Son constat, effectué lors d'une audition devant le Parlement européen à Bruxelles, a été confirmé par la publication de statistiques économiques encourageantes le même jour de la Commission européenne.

L'indice de confiance des chefs d'entreprise et des consommateurs de la zone euro s'est redressé en septembre pour le sixième mois consécutif, même s'il l'a fait à un rythme plus lent qu'auparavant, grimpant à 82,8 points en septembre contre 80,8 points en août.

Selon cette enquête, le moral des ménages notamment s'améliore et le secteur financier retrouve des couleurs, ainsi que l'illustrent les profits de nouveau importants des banques.

Toutefois, M. Juncker, qui préside le forum des ministres des Finances de la zone euro, l'Eurogroupe, a mis en garde pour la suite.

«Le plus fort de la hausse du chômage est encore devant nous», a-t-il d'abord prévenu.

Plus généralement, la «situation reste fragile et friable» et la reprise économique s'annonce «timide et timorée» en Europe, avec une longue période à venir de croissance faible, a-t-il ajouté.

La croissance potentielle de la zone euro, c'est à dire le maximum possible sans générer de l'inflation excessive, «va se tasser sérieusement», a mis en garde le Luxembourgeois.
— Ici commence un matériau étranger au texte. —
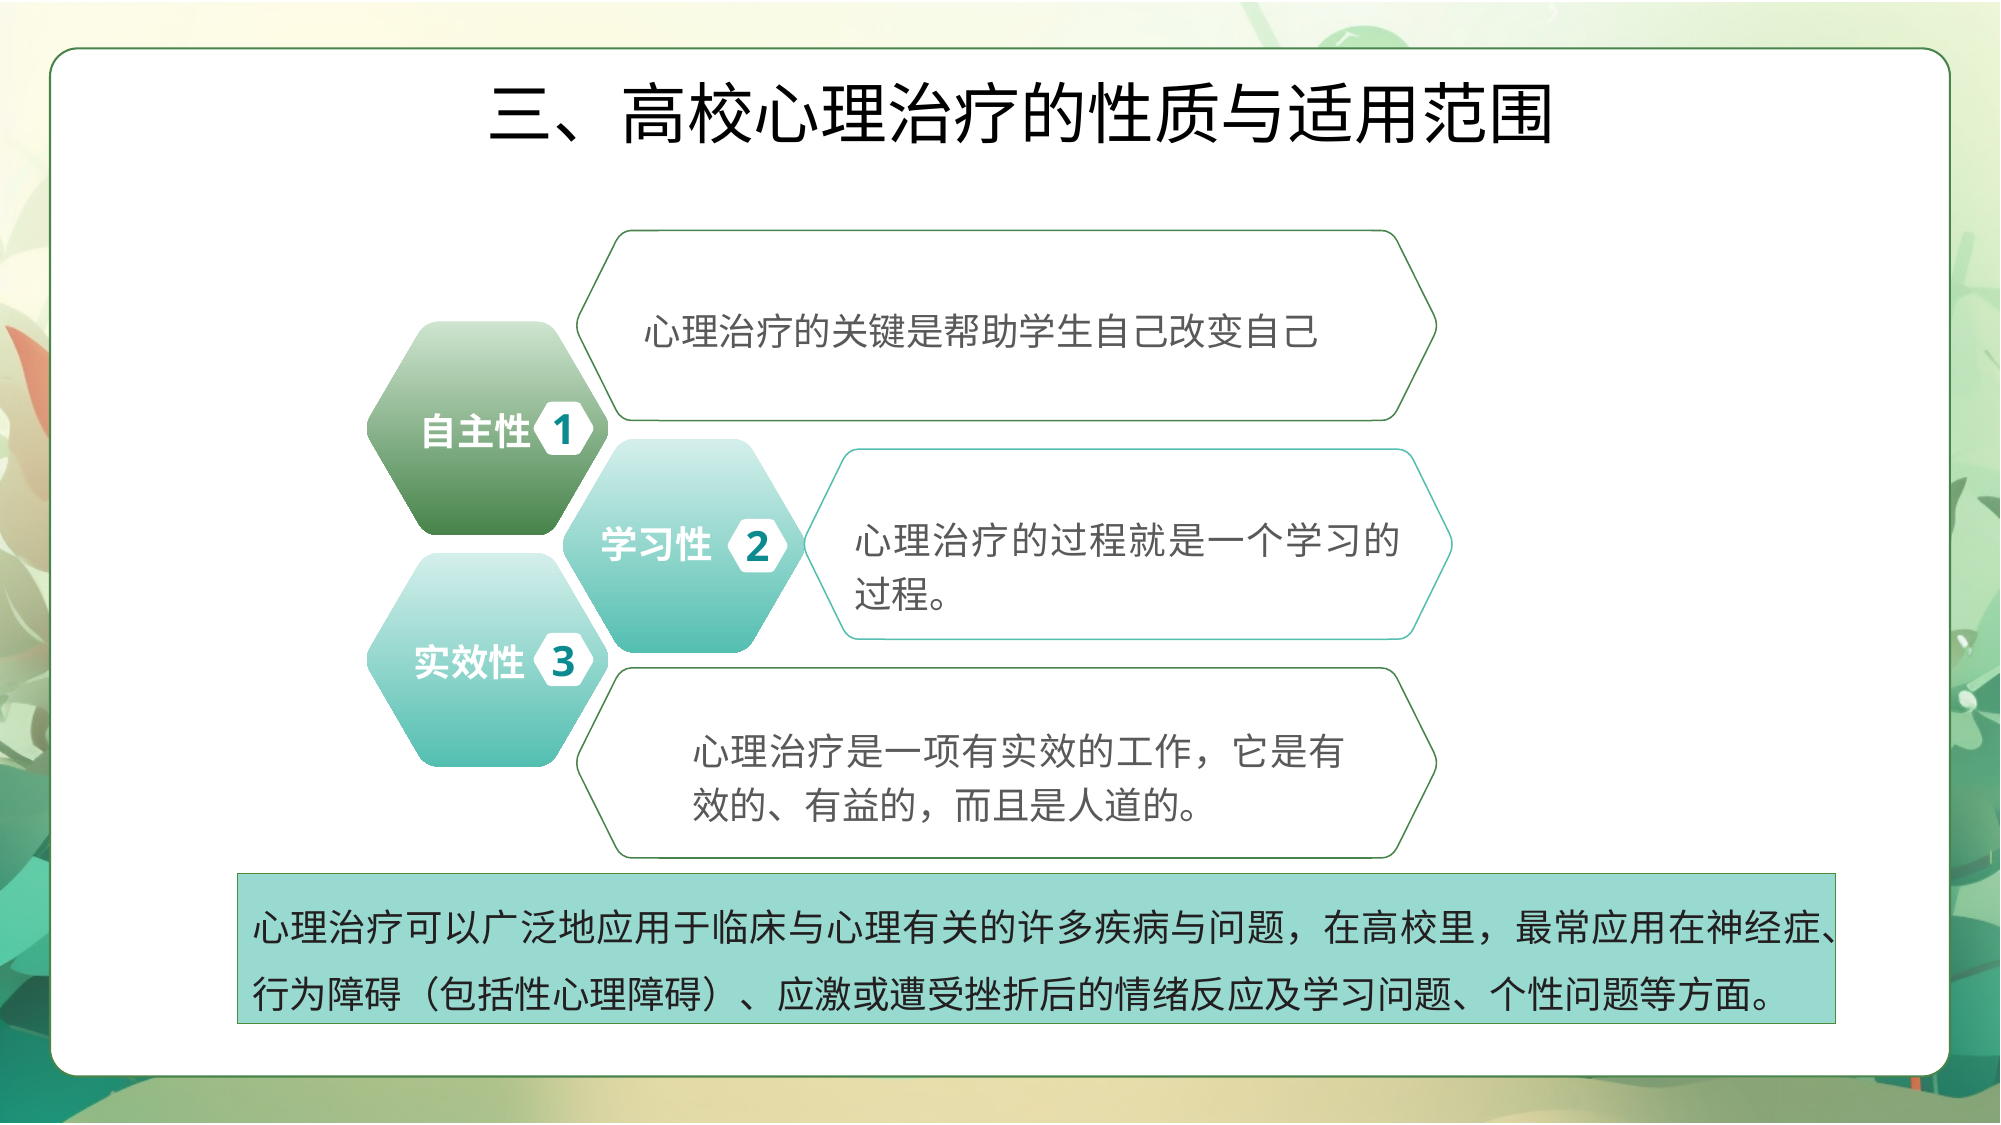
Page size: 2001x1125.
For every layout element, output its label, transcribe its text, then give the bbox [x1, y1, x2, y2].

text_box 实效性 [408, 639, 532, 685]
text_box 三、高校心理治疗的性质与适用范围 [459, 64, 1583, 160]
text_box [563, 438, 804, 653]
text_box [804, 449, 1452, 640]
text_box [533, 401, 594, 455]
text_box [576, 667, 1437, 859]
text_box 自主性 [419, 408, 533, 499]
text_box [366, 552, 609, 767]
text_box 心理治疗可以广泛地应用于临床与心理有关的许多疾病与问题，在高校里，最常应用在神经症、行为障碍（包括性心理障碍）、应激或遭受挫折后的情绪反应及学习问题、个性问题等方面。 [237, 873, 1836, 1024]
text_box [727, 518, 788, 573]
text_box [576, 230, 1437, 421]
picture [0, 2, 2000, 1123]
text_box 心理治疗的关键是帮助学生自己改变自己 [643, 319, 1369, 354]
text_box [366, 321, 609, 536]
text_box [533, 632, 594, 687]
text_box 心理治疗是一项有实效的工作，它是有效的、有益的，而且是人道的。 [692, 719, 1347, 828]
text_box 学习性 [585, 521, 727, 567]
«Déjà, nous avions un potentiel de croissance peu élevé avant la crise, de l'ordre de 2,5% (par an), et il semble que la croissance potentielle gravitera autour de 1,5% (par an) entre 2010 et 2020», a-t-il précisé.

Et la zone euro doit compter en plus avec un euro plutôt fort par rapport au dollar, ce qui pénalise ses exportations.
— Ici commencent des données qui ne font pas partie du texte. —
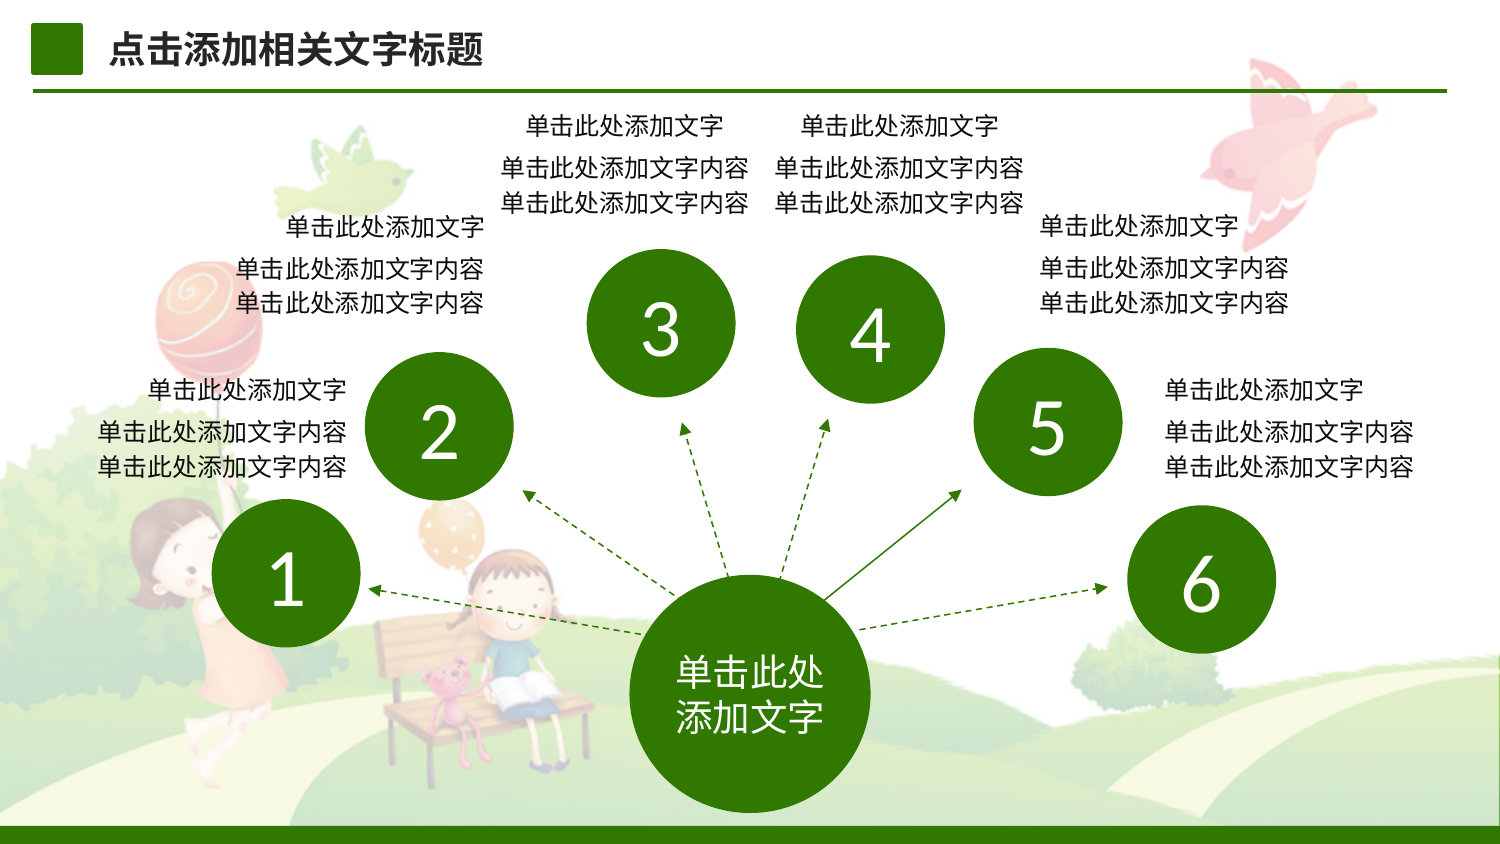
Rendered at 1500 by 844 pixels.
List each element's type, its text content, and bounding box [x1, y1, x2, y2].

text_box 点击添加相关文字标题 [94, 18, 499, 79]
text_box [0, 824, 1500, 844]
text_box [1127, 367, 1476, 654]
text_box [462, 102, 735, 397]
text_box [37, 367, 363, 647]
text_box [174, 203, 514, 500]
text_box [737, 102, 1063, 404]
text_box [679, 422, 692, 440]
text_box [974, 202, 1351, 496]
text_box [31, 23, 83, 75]
text_box [368, 584, 387, 597]
text_box [522, 490, 537, 503]
text_box [824, 489, 962, 600]
text_box [818, 418, 831, 433]
text_box 单击此处 添加文字 [630, 575, 870, 813]
text_box [1090, 582, 1108, 595]
picture [0, 0, 1500, 824]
À ce sujet, M. Juncker a implicitement pointé du doigt l'administration du président Barack Obama, soupçonnée de laisser filer le billet vert depuis des mois pour soutenir les exportations américaines.

«J'aimerais entendre à nouveau dans les prochains jours» de la part de Washington que les États-unis veulent «un dollar fort», a-t-il dit.

Le président de l'Eurogroupe a prévenu que la faible croissance à attendre entraînerait pour les gouvernements européens des «marges de manoeuvre budgétaires amoindries», dans un contexte où les déficits publics, gonflés par la crise, vont devoir être sérieusement réduits.

Dans l'immédiat, «je crois que le moment d'appliquer» une politique budgétaire plus rigoureuse «n'est pas arrivé», a-t-il toutefois expliqué.

En France comme en Allemagne, le président Nicolas Sarkozy et la chancelière Angela Merkel ont déjà clairement fait savoir qu'ils n'avaient pas l'intention de pratiquer à ce stade la rigueur budgétaire, malgré l'envolée de leurs déficits.

Mais «je crois que c'est à partir de 2011 que nous pouvons entamer les stratégies de sortie» des plans de relance, avec des politiques de coupes dans les dépenses, a ajouté M. Juncker. Et «nous ne pourrons pas nous contenter de faire des petits pas», a-t-il prévenu.